Minister of Economic Growth, and Infrastructure Development
- Incumbent
- Assumed office 17 September 2025

MP for Saint Mary South Eastern
- Incumbent
- Assumed office 3 September 2025

Minister of Transport and Mining
- In office March 2018 – January 2022

Minister of National Security
- In office March 2016 – March 2018
- Preceded by: Peter Bunting
- Succeeded by: Horace Chang

Mayor of Port Maria
- In office March 2003 – 2007

Personal details
- Born: Robert St. Aubyn Montague January 1, 1965 (age 61) Saint Mary, Jamaica
- Party: Jamaican Labour Party
- Alma mater: Saint Mary High School University of Florida

= Robert Montague (Jamaican politician) =

Jamaican politician

Robert St. Aubyn Montague (born 1965) is a Jamaican politician with the Jamaica Labour Party. He is currently the minister without portfolio in the Ministry of Economic Growth and Job Creation. He comes from a political family; his father Asquith Nathaniel was a charter member of the JLP. He entered politics in 1990 as a councillor for Carron Hall, Saint Mary Parish. He later became the mayor of Port Maria. In 2012, Opposition Leader Andrew Holness named him a member of the Senate of Jamaica. He is now the Minister of Transport And Mining in the Andrew Holness-led government after winning the 2016 Jamaican general election. He is the MP for the Saint Mary Western constituency.

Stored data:
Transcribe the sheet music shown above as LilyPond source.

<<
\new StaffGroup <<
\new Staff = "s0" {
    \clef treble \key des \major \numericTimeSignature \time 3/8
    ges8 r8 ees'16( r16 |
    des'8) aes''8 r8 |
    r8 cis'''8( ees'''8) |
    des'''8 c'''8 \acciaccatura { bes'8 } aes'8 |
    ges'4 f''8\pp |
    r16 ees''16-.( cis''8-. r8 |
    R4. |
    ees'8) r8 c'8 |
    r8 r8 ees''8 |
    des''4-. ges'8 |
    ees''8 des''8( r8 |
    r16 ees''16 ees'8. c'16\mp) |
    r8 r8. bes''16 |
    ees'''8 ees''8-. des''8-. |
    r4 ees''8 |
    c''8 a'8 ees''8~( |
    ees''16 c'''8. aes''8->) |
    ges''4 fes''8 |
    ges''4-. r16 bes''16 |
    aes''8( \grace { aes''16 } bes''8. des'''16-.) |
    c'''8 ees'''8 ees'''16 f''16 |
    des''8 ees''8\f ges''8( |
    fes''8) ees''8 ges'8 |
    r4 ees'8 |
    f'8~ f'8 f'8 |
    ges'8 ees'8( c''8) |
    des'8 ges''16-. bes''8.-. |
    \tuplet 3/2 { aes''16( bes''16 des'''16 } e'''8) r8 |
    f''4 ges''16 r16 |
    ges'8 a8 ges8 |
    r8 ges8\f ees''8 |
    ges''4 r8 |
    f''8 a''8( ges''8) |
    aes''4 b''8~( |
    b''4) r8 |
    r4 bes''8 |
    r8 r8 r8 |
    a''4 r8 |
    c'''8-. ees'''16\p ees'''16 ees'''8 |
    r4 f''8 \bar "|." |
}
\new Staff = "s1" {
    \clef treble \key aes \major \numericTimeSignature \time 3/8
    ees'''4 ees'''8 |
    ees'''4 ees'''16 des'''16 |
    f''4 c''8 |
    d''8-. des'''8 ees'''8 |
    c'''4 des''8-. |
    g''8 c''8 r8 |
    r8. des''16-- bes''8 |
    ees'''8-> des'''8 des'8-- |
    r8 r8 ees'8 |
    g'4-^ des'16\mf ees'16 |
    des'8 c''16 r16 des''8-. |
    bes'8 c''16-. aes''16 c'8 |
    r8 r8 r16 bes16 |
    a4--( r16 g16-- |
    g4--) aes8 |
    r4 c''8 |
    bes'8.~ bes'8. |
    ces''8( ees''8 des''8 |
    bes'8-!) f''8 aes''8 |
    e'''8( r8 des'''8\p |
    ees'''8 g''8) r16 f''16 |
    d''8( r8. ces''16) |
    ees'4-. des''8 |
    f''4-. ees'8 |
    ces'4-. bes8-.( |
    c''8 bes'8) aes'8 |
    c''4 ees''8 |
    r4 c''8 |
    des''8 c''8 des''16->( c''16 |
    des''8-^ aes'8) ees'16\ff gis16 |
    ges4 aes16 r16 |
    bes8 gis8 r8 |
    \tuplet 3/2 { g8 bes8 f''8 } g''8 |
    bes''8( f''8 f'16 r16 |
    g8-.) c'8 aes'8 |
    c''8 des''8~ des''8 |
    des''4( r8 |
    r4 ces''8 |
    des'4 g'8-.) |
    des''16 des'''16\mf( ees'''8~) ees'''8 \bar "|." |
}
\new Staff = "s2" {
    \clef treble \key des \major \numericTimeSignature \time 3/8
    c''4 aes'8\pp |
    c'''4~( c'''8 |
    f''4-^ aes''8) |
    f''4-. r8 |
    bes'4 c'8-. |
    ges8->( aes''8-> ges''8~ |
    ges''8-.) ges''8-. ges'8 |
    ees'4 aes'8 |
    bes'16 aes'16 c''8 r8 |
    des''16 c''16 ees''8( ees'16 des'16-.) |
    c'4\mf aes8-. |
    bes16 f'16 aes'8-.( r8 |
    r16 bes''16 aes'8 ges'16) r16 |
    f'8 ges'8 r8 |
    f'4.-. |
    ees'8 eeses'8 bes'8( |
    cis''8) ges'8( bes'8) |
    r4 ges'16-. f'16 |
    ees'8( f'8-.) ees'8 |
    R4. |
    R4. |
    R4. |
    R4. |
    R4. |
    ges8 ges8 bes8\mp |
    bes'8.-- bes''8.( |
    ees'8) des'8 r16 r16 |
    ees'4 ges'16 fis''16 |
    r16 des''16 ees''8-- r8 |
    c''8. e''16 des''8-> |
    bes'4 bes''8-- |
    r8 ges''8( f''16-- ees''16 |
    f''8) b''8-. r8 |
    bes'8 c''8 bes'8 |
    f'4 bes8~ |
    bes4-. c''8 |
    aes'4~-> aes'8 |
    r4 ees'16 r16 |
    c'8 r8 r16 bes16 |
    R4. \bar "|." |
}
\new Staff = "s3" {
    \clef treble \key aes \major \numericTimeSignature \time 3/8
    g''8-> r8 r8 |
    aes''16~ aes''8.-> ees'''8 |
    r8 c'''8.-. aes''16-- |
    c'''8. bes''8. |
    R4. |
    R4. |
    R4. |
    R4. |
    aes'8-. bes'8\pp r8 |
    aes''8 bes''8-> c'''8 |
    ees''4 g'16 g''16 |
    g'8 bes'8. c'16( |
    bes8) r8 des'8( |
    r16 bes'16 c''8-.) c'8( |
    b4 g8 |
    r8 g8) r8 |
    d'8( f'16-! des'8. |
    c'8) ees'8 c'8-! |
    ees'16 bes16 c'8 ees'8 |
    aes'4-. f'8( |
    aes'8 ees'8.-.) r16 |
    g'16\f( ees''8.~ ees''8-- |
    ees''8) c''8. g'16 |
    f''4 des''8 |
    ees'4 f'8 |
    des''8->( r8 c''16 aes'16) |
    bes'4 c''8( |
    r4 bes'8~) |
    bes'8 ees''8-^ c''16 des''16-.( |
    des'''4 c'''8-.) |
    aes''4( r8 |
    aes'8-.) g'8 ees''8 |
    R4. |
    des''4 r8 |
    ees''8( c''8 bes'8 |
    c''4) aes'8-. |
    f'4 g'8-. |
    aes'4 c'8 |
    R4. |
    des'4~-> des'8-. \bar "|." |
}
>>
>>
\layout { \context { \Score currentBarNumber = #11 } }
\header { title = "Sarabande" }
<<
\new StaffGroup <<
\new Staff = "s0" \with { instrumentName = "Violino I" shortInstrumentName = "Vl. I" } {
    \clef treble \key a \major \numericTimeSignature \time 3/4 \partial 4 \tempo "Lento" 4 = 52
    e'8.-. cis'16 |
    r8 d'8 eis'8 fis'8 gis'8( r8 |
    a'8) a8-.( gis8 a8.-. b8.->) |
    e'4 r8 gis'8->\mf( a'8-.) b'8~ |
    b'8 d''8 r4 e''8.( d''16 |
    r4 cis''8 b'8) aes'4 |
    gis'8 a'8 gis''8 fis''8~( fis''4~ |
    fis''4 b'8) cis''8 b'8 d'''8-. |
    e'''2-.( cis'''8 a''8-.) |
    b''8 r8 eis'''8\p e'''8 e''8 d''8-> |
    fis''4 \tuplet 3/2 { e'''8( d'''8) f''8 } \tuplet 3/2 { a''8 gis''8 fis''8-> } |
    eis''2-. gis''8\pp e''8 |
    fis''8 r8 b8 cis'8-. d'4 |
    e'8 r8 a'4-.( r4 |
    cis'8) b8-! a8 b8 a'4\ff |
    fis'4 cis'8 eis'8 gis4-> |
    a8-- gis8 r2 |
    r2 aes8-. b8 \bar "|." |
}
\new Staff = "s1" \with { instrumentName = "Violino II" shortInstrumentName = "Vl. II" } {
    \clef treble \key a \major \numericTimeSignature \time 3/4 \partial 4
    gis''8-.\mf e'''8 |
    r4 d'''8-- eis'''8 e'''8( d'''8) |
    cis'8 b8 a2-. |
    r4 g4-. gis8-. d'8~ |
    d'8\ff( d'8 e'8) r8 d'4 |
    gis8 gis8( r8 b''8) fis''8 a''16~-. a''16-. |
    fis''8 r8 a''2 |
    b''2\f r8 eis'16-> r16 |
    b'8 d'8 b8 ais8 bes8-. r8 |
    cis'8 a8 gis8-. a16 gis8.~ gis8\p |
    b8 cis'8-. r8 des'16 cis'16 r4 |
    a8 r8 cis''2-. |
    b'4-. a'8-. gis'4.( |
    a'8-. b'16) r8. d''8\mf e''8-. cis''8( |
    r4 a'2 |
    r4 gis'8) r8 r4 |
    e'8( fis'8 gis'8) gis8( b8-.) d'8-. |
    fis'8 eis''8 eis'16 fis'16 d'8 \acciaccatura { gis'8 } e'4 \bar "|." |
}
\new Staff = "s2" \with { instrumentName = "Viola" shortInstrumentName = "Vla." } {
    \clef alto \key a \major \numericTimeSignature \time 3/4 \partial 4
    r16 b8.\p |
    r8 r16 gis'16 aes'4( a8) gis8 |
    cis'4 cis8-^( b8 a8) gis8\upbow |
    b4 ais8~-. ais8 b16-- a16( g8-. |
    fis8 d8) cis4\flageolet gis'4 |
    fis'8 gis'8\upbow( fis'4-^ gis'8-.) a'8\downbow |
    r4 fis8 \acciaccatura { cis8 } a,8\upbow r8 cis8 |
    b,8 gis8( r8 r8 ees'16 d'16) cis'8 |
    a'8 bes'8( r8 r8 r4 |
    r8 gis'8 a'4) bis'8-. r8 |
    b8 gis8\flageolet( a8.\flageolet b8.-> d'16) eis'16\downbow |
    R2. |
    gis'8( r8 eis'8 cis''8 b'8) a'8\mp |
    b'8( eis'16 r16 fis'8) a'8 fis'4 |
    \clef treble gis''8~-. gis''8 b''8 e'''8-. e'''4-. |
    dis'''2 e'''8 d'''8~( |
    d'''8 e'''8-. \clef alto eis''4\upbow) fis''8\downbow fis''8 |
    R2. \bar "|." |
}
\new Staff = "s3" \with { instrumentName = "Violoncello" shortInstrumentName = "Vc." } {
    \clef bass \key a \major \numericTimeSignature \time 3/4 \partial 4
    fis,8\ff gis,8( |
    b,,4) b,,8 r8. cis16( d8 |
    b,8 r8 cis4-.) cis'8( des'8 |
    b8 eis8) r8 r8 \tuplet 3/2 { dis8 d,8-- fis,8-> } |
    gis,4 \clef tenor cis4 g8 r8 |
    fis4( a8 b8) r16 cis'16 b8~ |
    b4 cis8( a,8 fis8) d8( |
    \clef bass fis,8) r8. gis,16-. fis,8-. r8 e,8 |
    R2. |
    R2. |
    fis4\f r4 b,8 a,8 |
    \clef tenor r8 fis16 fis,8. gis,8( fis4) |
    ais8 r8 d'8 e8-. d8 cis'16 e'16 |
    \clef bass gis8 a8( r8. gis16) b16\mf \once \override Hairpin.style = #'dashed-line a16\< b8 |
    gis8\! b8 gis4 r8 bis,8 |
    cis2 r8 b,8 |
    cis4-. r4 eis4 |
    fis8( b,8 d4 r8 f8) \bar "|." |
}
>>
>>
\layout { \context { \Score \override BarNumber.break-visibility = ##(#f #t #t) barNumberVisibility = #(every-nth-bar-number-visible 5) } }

■ **Activity list**
(a) In the text about Robert Montague, who preceded him as Minister of National Security?
(b) Why does the text about Robert Montague say he comes from a political family?

■ **Answers by item**
(a) Peter Bunting

(b) His father, Asquith Nathaniel, was a charter member of the Jamaica Labour Party, the party Montague himself belongs to.